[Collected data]
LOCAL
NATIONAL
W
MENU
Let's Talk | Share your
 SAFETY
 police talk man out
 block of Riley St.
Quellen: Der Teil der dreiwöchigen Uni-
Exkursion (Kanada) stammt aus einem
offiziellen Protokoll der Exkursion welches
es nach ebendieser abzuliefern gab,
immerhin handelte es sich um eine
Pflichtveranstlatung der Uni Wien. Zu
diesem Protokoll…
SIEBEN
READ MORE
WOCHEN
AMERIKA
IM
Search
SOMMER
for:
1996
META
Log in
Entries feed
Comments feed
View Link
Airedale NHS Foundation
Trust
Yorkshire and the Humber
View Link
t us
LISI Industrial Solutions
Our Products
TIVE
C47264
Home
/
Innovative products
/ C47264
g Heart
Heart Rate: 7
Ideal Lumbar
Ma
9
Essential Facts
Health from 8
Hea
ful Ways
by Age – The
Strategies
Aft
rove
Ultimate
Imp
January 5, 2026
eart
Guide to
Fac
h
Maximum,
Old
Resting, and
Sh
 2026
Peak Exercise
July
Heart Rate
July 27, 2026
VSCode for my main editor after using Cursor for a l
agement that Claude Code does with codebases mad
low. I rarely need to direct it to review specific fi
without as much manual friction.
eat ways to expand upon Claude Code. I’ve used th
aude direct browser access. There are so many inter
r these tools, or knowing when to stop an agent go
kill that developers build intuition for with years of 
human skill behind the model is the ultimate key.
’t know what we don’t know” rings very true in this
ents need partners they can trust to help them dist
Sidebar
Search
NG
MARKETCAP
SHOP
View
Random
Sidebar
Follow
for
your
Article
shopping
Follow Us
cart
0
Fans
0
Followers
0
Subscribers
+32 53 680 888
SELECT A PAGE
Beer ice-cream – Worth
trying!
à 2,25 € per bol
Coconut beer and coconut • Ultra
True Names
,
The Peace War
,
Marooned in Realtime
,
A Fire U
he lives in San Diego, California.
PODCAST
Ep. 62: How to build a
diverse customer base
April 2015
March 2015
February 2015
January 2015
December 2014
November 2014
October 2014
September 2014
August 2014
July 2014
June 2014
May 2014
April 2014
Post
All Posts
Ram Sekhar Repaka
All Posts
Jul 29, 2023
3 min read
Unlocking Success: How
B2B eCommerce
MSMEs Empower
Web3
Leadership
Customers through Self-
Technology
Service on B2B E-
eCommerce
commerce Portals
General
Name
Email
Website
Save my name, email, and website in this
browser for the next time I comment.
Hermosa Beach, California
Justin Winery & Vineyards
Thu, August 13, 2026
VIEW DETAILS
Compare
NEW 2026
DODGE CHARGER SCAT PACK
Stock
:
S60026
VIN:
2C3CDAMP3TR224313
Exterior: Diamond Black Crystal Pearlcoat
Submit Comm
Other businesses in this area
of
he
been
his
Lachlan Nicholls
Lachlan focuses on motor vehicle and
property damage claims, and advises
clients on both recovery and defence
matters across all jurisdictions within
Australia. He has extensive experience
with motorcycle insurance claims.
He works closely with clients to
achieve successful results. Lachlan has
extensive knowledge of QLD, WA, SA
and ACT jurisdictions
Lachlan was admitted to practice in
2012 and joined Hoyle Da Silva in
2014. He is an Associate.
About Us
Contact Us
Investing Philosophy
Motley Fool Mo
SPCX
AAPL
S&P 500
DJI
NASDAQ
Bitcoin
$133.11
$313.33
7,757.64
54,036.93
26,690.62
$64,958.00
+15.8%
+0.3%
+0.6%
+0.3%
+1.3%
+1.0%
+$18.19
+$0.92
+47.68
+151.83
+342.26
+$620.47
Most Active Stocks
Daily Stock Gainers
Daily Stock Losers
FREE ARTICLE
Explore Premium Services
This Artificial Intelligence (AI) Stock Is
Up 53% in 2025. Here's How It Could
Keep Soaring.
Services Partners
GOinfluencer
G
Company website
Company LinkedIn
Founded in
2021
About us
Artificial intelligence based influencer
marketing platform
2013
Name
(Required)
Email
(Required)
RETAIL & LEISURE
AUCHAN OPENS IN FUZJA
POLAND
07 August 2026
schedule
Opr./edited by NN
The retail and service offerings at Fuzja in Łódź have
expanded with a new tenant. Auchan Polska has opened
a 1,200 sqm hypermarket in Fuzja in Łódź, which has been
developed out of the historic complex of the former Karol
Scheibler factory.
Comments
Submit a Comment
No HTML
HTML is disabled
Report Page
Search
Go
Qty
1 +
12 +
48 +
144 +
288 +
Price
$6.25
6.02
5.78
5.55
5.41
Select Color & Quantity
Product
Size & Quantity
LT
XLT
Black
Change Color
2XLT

• WHAT NEEDS TO BE DONE:
Retype the material line for line, from its first line through the line containing "true in this", and stop there.

• RESPONSE BELOW:
LOCAL
NATIONAL
W
MENU
Let's Talk | Share your
 SAFETY
 police talk man out
 block of Riley St.
Quellen: Der Teil der dreiwöchigen Uni-
Exkursion (Kanada) stammt aus einem
offiziellen Protokoll der Exkursion welches
es nach ebendieser abzuliefern gab,
immerhin handelte es sich um eine
Pflichtveranstlatung der Uni Wien. Zu
diesem Protokoll…
SIEBEN
READ MORE
WOCHEN
AMERIKA
IM
Search
SOMMER
for:
1996
META
Log in
Entries feed
Comments feed
View Link
Airedale NHS Foundation
Trust
Yorkshire and the Humber
View Link
t us
LISI Industrial Solutions
Our Products
TIVE
C47264
Home
/
Innovative products
/ C47264
g Heart
Heart Rate: 7
Ideal Lumbar
Ma
9
Essential Facts
Health from 8
Hea
ful Ways
by Age – The
Strategies
Aft
rove
Ultimate
Imp
January 5, 2026
eart
Guide to
Fac
h
Maximum,
Old
Resting, and
Sh
 2026
Peak Exercise
July
Heart Rate
July 27, 2026
VSCode for my main editor after using Cursor for a l
agement that Claude Code does with codebases mad
low. I rarely need to direct it to review specific fi
without as much manual friction.
eat ways to expand upon Claude Code. I’ve used th
aude direct browser access. There are so many inter
r these tools, or knowing when to stop an agent go
kill that developers build intuition for with years of 
human skill behind the model is the ultimate key.
’t know what we don’t know” rings very true in this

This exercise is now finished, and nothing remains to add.